In the wake of last month’s E. coli outbreak tied to McDonald’s slivered onions, the fast-food giant announced plans to invest over $100 million to enhance restaurant sales and aid affected franchisees in their recovery. Of this amount, $65 million will be allocated to support owners who suffered losses, focusing on those in the most severely impacted states. Another $35 million will be dedicated to traffic-driving initiatives, such as marketing campaigns, as outlined in a memo seen by CNBC.
McDonald’s will also be implementing “local recovery plans for highly impacted markets,” with further specifics to be provided in the upcoming weeks, according to the memo. The company emphasized its commitment to customer safety and well-being during the crisis and expressed dedication to doing the right thing as they transition into the recovery phase.

• EXERCISE 1: In the text about McDonald's recovery investment, how much money is set aside for owners who suffered losses?
• EXERCISE 2: Rewrite the paragraph of the McDonald's recovery text that begins "McDonald's will also be implementing" in a shorter form that keeps its main facts.
• EXERCISE 3: Pick up the text about McDonald's recovery investment after its last sentence and continue it.

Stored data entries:
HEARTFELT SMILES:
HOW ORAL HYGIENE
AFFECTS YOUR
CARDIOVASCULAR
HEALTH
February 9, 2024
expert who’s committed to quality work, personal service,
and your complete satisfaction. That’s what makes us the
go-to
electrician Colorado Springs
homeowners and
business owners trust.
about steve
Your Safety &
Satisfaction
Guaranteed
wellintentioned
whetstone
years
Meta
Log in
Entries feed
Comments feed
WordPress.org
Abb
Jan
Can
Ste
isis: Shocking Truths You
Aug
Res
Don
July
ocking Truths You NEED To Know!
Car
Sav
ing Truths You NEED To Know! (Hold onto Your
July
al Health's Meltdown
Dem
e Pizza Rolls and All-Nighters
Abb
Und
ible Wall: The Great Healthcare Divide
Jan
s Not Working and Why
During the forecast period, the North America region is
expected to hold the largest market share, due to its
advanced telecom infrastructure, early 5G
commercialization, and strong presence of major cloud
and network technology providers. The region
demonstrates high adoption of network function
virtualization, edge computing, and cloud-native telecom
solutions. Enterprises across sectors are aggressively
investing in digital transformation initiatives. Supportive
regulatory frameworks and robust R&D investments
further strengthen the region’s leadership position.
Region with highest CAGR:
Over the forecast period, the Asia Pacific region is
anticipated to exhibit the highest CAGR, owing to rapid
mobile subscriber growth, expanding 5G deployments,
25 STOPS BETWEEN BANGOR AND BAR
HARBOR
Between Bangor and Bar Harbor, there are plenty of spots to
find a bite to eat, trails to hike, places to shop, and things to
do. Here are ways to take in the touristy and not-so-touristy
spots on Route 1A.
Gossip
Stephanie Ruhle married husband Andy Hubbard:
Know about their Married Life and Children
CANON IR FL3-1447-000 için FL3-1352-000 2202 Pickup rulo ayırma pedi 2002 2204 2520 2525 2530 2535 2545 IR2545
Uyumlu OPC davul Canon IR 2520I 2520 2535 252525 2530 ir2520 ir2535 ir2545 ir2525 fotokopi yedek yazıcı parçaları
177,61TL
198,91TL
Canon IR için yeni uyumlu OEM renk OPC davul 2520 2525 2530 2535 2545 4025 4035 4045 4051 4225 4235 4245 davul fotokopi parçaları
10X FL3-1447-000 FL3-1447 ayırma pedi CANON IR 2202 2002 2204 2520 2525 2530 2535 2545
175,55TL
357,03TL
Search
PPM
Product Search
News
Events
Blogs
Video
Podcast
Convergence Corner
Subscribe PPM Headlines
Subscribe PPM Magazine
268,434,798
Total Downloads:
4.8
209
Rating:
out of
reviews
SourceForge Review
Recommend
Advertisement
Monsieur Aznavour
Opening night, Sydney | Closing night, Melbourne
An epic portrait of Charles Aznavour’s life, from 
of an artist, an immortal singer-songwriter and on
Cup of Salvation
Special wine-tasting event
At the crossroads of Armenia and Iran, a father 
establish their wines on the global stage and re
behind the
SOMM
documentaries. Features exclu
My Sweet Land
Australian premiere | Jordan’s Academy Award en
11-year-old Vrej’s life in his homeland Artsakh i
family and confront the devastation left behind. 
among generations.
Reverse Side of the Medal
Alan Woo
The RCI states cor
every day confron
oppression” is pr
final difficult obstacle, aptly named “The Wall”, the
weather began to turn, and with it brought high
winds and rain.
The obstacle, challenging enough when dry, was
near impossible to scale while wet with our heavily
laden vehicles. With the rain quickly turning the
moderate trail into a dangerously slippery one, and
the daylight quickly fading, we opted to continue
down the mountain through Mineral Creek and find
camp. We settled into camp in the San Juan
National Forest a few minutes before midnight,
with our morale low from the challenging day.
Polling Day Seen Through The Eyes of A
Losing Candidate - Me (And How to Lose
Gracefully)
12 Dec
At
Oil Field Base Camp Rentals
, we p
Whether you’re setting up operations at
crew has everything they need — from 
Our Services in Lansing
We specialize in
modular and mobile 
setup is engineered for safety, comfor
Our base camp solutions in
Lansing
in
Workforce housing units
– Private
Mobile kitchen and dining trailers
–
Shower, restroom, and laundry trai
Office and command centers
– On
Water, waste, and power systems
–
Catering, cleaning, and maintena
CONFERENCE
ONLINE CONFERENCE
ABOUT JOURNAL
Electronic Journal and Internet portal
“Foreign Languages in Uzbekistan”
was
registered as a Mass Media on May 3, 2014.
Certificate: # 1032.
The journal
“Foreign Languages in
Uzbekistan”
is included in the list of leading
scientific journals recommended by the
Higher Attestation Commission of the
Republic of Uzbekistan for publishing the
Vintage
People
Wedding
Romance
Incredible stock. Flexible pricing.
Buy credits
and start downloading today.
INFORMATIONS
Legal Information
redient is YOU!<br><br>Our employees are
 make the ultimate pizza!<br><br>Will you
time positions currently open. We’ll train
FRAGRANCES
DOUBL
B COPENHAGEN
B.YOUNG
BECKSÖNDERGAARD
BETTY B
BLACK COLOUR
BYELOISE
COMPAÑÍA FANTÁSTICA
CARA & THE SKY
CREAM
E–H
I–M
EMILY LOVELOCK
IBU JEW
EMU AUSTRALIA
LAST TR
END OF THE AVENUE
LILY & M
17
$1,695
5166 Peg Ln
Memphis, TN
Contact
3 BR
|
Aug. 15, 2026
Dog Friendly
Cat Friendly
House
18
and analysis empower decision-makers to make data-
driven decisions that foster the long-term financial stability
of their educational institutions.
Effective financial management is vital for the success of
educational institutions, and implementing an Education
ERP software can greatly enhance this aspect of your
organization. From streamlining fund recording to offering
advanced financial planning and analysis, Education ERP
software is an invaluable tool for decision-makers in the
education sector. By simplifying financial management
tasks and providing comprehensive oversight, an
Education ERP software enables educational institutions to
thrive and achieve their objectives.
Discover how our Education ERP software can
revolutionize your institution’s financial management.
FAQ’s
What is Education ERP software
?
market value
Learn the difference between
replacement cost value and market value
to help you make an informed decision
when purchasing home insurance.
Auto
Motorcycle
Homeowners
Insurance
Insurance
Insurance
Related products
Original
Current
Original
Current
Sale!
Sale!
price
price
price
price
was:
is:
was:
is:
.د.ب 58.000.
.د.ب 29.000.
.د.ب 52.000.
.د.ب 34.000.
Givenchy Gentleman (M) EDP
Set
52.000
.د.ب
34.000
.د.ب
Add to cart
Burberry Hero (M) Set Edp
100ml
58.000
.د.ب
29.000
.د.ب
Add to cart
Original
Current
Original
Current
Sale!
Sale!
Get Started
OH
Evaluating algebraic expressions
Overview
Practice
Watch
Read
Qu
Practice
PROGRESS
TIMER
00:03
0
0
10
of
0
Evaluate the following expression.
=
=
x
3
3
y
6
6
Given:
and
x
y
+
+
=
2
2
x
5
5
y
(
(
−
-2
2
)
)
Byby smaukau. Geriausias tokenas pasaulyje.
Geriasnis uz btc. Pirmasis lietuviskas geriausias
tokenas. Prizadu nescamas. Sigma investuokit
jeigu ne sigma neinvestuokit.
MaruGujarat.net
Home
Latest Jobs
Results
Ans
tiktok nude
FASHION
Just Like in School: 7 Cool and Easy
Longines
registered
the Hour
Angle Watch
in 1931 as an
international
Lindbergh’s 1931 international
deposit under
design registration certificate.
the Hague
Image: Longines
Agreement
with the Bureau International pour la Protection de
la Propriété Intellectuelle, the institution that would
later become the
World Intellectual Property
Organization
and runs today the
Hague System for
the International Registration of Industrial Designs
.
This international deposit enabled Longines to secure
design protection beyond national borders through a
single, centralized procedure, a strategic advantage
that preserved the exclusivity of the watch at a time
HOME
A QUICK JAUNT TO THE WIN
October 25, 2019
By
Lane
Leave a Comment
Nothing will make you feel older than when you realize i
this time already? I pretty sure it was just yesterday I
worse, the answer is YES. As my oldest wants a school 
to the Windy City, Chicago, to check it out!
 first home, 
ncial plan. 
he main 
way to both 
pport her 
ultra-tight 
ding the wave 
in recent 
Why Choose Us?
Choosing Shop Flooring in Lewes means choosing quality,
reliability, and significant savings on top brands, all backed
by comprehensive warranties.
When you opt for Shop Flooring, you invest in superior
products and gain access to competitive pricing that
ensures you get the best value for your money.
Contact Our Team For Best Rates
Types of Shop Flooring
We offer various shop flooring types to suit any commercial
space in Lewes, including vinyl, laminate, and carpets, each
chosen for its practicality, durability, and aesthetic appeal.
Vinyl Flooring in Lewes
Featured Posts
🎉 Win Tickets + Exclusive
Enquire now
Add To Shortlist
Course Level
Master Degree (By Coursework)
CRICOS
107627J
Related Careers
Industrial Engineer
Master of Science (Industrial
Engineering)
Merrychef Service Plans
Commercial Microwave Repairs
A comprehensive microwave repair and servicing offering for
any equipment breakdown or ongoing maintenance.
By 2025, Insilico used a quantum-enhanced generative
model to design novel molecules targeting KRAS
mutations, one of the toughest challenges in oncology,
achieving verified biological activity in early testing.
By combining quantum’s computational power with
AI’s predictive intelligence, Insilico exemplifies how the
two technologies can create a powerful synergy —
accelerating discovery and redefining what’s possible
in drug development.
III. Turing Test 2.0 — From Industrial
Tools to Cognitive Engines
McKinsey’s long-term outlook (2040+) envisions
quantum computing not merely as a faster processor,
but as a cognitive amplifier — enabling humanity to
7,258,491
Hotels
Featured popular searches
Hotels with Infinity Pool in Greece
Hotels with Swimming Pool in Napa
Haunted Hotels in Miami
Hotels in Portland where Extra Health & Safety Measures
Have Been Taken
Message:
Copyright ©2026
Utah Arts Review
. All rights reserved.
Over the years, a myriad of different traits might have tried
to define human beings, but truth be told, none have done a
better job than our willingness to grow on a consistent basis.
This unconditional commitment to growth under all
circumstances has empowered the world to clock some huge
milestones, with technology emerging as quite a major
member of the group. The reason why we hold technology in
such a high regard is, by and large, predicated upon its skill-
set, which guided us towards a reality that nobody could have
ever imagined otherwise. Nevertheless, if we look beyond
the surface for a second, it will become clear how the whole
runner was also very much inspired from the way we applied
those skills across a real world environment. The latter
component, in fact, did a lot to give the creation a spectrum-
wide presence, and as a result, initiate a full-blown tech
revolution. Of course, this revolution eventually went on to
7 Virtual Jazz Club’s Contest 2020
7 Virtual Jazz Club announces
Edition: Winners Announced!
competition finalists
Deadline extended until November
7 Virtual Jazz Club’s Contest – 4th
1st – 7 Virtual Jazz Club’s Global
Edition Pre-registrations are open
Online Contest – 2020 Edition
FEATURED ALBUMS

• EXERCISE RESULT 1: $65 million is allocated to support owners who suffered losses.

• EXERCISE RESULT 2: According to the memo, McDonald's will roll out local recovery plans for highly impacted markets, with details coming in the next few weeks. The company stressed its commitment to customer safety and well-being and its dedication to doing the right thing as it moves into recovery.

• EXERCISE RESULT 3:
Reports from The Wall Street Journal and Bloomberg had previously highlighted the planned recovery investments. Despite a temporary decline in daily sales and traffic following the CDC’s announcement linking the E. coli outbreak to McDonald’s Quarter Pounders, executives reassured investors during the recent earnings call that the situation is not expected to significantly impact the business.
Following the completion of the return of Quarter Pounder burgers with slivered onions to all restaurant menus nationwide, the CDC updated the outbreak figures to include a total of 104 cases, 37 hospitalizations, and one death across 14 states. Simultaneously, the FDA stated that there is no ongoing food safety concern related to the outbreak at McDonald’s restaurants.